141 anos da ferrovia: para historiadora, retirada dos trilhos seria mutilar parte da história de São Carlos
Para Leila Massarão, a estrada de ferro está presente na memória e no sentimento de pertencimento da população são-carlense
15 OUT 2025 • POR SCA • 16h56A professora, historiadora e mestra, Leila Maria Massarão, Chefe da Divisão de Pesquisa e Produção do Departamento de Pesquisa da Fundação Pró-Memória de São Carlos (FPMSC), destaca a importância do dia 15 de novembro de 1884, quando foi inaugurado o ramal ferroviário ligando Rio Claro a São Carlos.
SÃO CARLOS AGORA- Nesta quarta-feira, 15 de outubro completa-se 141 anos da chegada da ferrovia em São Carlos. Podemos dizer que foi uma revolução tecnológica, já que o trem movido a vapor era uma invenção recente dos ingleses na Segunda Revolução industrial?
LEILA MASSARÃO - Com certeza, para aquele momento histórico, o transporte ferroviária estava por cima dos símbolos dos avanços tecnológicos. Nova forma de se locomover, não apenas no seu combustível, mas na mudança no tempo das viagens, no volume de deslocamento de cargas, pessoas e tecnologias. Enfim, era parte importante de um mundo em transformação.
SCA- O que a ferrovia mudou na economia, no cotidiano, nas paisagens, na cultura e na vida da cidade como um todo? Qual foi o salto dos lucros dos cafeicultores com esta inovação?
LEILA - A ferrovia foi um dos motores do primeiro salto de urbanização de São Carlos. A partir da ferrovia o núcleo urbano cresceu significativamente, tanto com a formação dos primeiros bairros operários, como vila Nery e Prado, como o estabelecimento de indústrias e novas empresas, ainda ligadas a ferrovia, mas que expandiram os empregos e o estabelecimento de populações na cidade. A ferrovia possibilitou a chegada de populações inteiras, vindas de todos os lados do mundo, se pensarmos que os imigrantes chegaram aqui pelos trilhos, com suas culturas especificas; a ferrovia trazia consigo novas tecnologias e conhecimentos, expandindo e acelerando as transformações da cidade. De um ponto de vista das mentalidades, a ferrovia impôs ainda um novo modo de viver, onde o tempo não era mais controlado pela natureza, mas pelos horários dos trens e dos relógios da estação.

**Lista de exercícios:**
(a) Cite o trecho sobre a ferrovia de São Carlos, começando em "SÃO CARLOS AGORA- Nesta" e terminando em "com esta inovação?".
(b) No trecho sobre a ferrovia de São Carlos, quais bairros operários são citados como formados a partir da ferrovia?
(c) Prossiga com o trecho sobre a ferrovia de São Carlos a partir da última frase apresentada.
As linhas que aparecem a seguir vêm de outra fonte.

**Material apresentado:**
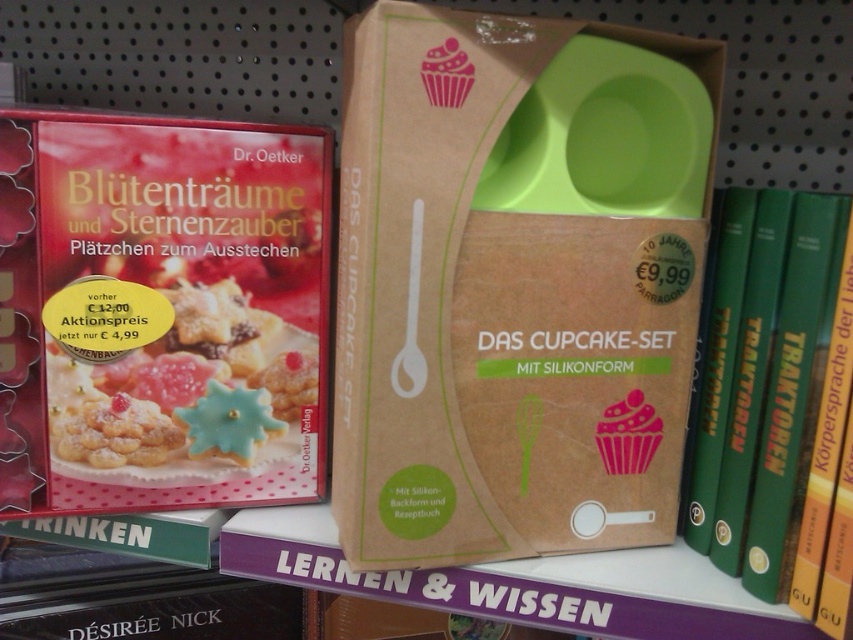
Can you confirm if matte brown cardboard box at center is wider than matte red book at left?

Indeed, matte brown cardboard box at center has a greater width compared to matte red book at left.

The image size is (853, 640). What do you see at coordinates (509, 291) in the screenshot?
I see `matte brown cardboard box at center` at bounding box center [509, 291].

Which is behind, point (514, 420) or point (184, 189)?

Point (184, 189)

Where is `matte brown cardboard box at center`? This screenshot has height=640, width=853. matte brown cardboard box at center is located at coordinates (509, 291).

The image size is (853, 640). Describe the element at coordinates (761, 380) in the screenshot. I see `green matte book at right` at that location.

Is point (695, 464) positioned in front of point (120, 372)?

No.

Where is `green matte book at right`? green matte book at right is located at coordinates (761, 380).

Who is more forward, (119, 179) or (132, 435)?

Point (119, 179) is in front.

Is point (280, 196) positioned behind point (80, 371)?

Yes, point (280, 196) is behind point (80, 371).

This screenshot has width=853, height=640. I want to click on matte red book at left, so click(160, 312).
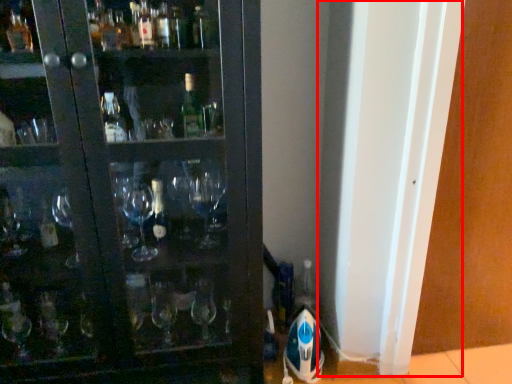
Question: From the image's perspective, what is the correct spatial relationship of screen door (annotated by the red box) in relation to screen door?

**Respostas dos exercícios:**
(a)
SÃO CARLOS AGORA- Nesta quarta-feira, 15 de outubro completa-se 141 anos da chegada da ferrovia em São Carlos. Podemos dizer que foi uma revolução tecnológica, já que o trem movido a vapor era uma invenção recente dos ingleses na Segunda Revolução industrial?
LEILA MASSARÃO - Com certeza, para aquele momento histórico, o transporte ferroviária estava por cima dos símbolos dos avanços tecnológicos. Nova forma de se locomover, não apenas no seu combustível, mas na mudança no tempo das viagens, no volume de deslocamento de cargas, pessoas e tecnologias. Enfim, era parte importante de um mundo em transformação.
SCA- O que a ferrovia mudou na economia, no cotidiano, nas paisagens, na cultura e na vida da cidade como um todo? Qual foi o salto dos lucros dos cafeicultores com esta inovação?

(b) Os bairros vila Nery e Prado.

(c)
Economicamente, a ferrovia provoca um salto no volume de exportações, com mais segurança do que havia com o transporte em lombo de mulas, e com um tempo bem menor de deslocamento. Tudo isso potencialmente aumentou os lucros dos cafeicultores, inclusive com um montante de crescimento que extrapolar as fazendas e reverter-se no desenvolvimento dos centros urbanos, como foi em São Carlos.
SCA - Hoje, qual a herança da ferrovia? O volume de cargas que passam pelos trilhos de São Carlos é muito grande. Como isso reflete hoje na cidade?
LEILA - Nos últimos anos têm crescido a consciência de como o transporte ferroviário pode ser eficiente e positivo para o deslocamento de cargas no país, essa transformação se materializa na reforma de ferrovias já existentes, a construção de novos circuitos, avanços na aquisição e utilização de novos materiais rodantes. No caso específico de São Carlos, a cidade está num importante rota de transporte de cargas e isso impacta na cidade pelo aumento do trânsito de trens pela cidade e as mudanças da malha ferroviária e como ela afeta o cenário de São Carlos.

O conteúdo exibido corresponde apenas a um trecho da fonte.